The hardest battle ahead will be with the trade unions. They will look at the cuts made in Ireland and various American states, and conclude that they are on their way here. They will test Mr Cameron’s resolve at an early stage, and seek to break him as they broke the Heath government. Mr Cameron’s natural resilience will help him win this battle. As he said on Tuesday, families are cutting their budgets; government must too, no matter how much the unions protest. The increasingly impressive George Osborne has grasped the need to deal with the deficit. If his resolution wavers, the markets will soon scare him into action.

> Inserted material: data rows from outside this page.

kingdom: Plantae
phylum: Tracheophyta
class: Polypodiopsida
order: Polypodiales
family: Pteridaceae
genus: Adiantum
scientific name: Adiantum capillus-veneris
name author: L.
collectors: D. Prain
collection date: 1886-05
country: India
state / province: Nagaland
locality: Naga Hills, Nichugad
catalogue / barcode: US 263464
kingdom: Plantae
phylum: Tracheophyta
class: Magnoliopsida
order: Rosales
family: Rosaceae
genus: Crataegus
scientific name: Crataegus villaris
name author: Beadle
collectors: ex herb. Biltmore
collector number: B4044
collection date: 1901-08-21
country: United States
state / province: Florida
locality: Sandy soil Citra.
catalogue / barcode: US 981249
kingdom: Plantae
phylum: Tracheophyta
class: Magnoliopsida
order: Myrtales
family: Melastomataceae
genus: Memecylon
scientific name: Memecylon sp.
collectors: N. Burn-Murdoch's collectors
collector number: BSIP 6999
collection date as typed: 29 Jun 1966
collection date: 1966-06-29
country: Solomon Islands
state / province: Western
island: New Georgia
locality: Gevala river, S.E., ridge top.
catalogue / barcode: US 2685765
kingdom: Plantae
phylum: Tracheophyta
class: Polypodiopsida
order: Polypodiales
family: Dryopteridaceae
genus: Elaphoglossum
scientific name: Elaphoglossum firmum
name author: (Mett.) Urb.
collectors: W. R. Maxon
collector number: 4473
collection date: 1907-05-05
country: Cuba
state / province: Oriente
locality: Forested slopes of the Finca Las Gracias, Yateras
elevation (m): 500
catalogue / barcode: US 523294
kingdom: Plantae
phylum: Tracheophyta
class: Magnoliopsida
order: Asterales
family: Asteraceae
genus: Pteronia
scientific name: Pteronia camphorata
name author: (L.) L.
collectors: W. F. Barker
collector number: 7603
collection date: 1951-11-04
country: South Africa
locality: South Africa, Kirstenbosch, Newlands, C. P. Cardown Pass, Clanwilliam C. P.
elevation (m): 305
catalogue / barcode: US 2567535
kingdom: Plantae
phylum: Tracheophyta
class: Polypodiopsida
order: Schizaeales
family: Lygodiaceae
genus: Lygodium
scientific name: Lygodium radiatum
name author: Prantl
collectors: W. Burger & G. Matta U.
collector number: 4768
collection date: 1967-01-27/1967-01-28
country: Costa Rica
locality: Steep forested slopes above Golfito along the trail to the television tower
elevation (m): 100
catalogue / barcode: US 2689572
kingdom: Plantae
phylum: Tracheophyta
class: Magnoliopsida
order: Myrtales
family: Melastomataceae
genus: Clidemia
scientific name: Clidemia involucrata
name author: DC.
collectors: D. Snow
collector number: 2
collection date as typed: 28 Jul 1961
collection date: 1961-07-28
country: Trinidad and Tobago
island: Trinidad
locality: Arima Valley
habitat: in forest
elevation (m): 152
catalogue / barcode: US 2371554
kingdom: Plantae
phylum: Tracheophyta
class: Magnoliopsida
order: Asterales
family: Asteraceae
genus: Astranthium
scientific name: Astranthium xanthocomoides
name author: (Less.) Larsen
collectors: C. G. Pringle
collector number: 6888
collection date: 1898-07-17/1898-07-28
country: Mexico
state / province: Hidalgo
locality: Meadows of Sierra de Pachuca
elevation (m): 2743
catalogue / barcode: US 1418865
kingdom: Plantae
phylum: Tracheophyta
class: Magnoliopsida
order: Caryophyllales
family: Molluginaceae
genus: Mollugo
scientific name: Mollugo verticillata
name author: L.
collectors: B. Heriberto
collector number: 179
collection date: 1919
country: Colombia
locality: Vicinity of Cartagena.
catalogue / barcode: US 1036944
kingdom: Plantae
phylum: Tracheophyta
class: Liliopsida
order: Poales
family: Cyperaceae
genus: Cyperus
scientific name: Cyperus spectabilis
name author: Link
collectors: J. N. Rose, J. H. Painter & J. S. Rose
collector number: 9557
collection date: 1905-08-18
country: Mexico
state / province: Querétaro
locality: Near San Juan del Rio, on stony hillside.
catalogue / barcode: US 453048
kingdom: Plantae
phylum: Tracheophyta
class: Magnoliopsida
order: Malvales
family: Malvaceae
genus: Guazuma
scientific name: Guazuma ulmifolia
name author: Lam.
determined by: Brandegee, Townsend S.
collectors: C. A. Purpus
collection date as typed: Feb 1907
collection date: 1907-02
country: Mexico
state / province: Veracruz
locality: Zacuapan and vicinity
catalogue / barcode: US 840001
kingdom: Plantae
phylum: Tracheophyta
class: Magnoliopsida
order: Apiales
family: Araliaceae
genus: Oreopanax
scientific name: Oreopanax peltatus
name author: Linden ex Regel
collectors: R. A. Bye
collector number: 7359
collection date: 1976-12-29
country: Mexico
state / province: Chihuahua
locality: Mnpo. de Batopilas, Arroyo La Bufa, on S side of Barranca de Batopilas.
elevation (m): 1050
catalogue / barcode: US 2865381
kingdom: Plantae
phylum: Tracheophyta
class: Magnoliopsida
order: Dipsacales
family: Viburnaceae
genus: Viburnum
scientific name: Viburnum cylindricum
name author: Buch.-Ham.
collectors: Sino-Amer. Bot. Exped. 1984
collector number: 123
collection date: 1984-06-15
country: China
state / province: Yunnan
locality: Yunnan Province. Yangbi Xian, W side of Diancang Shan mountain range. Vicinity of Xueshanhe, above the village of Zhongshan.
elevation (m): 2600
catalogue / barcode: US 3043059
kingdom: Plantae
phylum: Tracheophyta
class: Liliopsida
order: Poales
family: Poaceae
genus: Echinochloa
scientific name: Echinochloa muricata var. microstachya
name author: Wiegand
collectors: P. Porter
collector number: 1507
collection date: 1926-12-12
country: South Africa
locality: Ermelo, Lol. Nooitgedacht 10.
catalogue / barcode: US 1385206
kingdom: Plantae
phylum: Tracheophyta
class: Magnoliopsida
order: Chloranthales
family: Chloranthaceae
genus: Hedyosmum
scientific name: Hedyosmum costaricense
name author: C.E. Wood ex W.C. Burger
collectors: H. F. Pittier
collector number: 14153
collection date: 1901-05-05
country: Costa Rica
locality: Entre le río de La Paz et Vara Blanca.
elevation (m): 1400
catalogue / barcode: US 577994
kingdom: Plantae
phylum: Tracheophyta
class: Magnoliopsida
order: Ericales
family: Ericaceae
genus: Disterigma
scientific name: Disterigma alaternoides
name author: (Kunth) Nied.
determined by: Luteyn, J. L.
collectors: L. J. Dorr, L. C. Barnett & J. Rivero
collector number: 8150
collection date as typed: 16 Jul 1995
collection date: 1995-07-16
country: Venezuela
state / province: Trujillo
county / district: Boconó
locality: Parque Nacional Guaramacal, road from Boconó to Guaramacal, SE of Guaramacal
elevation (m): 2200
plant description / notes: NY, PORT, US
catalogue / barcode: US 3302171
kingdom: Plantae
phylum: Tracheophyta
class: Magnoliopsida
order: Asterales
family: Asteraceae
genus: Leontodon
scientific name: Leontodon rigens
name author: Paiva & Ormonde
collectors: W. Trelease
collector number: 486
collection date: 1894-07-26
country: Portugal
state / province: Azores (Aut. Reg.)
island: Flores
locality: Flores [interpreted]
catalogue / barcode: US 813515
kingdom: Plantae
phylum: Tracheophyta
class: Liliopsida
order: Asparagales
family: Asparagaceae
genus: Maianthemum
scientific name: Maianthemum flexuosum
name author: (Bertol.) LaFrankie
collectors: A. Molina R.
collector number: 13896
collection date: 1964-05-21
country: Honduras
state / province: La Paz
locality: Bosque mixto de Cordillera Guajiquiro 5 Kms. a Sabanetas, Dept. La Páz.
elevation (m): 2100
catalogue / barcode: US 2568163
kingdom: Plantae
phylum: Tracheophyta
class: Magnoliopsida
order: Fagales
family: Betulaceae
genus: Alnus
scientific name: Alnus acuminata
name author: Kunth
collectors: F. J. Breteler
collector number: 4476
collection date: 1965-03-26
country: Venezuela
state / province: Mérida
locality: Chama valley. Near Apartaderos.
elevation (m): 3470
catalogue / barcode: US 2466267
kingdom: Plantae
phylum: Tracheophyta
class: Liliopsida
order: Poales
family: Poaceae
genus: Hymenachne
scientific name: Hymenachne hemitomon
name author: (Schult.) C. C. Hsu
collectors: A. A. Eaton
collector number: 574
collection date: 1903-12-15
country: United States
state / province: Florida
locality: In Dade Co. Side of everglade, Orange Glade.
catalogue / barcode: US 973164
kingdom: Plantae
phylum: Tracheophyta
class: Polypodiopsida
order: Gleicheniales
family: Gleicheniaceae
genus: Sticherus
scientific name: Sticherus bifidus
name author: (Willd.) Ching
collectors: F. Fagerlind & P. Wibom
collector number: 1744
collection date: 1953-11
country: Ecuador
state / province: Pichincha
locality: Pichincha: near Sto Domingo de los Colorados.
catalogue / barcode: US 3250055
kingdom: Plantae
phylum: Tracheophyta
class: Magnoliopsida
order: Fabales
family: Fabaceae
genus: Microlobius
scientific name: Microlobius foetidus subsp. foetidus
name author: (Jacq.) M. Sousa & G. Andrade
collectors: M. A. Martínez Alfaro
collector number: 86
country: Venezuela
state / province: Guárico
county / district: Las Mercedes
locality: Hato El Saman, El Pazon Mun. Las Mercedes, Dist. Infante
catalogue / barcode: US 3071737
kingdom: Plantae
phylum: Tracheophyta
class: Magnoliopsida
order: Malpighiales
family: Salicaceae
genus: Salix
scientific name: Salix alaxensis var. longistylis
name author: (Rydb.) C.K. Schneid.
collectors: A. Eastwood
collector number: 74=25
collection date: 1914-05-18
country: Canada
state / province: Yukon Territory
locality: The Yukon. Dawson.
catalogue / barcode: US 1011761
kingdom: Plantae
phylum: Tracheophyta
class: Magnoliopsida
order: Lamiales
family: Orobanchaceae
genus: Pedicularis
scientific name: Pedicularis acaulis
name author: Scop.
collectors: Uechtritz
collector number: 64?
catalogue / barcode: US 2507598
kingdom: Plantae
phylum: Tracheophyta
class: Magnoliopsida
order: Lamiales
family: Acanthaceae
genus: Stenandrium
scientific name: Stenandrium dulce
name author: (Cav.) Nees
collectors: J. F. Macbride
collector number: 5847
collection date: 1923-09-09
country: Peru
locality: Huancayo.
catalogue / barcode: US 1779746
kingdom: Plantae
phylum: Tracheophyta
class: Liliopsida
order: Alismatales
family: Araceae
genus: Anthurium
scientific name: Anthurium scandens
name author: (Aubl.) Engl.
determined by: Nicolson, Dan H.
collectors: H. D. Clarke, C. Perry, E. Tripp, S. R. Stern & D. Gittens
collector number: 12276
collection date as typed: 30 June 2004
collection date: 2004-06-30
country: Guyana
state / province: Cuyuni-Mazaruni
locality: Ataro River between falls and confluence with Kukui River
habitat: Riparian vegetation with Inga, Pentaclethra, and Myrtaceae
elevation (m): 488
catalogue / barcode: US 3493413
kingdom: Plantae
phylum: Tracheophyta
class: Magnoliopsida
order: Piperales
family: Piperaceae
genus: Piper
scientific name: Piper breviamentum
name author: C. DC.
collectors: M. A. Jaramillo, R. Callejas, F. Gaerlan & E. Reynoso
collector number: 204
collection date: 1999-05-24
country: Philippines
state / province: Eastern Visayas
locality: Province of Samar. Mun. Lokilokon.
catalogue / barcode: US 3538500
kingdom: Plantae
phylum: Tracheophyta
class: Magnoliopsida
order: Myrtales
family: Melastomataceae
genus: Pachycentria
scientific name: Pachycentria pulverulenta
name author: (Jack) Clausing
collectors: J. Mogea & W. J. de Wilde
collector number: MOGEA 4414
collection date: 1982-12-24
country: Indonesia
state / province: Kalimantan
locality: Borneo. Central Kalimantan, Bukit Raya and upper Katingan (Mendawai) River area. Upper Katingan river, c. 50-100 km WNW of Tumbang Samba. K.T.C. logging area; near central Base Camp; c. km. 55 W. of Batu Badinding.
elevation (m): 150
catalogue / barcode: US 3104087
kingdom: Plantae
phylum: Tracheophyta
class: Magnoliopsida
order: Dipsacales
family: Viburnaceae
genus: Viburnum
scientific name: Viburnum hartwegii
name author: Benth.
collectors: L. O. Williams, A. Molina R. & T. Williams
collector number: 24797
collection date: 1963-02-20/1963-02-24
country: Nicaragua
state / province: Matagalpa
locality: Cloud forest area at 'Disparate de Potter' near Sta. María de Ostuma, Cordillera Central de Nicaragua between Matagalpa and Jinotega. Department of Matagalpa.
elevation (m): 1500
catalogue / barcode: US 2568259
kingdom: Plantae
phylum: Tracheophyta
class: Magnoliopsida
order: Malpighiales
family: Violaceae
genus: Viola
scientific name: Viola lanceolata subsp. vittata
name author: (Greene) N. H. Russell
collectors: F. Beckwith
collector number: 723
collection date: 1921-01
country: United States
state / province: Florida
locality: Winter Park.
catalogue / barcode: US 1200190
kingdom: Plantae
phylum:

Mr Cameron and The Spectator are not at one on every issue. But our differences are mainly over timing, not direction. We would like the revenue-destroying 50p tax abolished immediately, rather than after the two-year wait that Mr Osborne envisages. We would like more dramatic health reform, and we consider the Conservative pledge to protect the NHS budget unwise and unpractical. But in this election, there is no doubt about who offers a more compelling vision for the country.
Labour’s decision to attack Mr Cameron by comparing him to Gene Hunt, from the wildly successful BBC series Ashes to Ashes, set in the 1980s, demonstrates Labour’s in-ability to understand the country it governs. It was during the 1980s that Britain won the Cold War, took employment to a high that has never been matched since, and transformed Britain from the sick man of Europe into a world economic success story. All this was done with great political courage — precisely the quality we need now.
Perhaps Mr Cameron’s two greatest attributes are calmness in a crisis and versatility. If he does form the next government, we shall hold him to account even more ferociously than we have Mr Brown: we expect more from those whom we respect. If the scale of Labour’s failure is astonishing, then so too is the scale of the Conservative opportunity. It is time for the work to begin.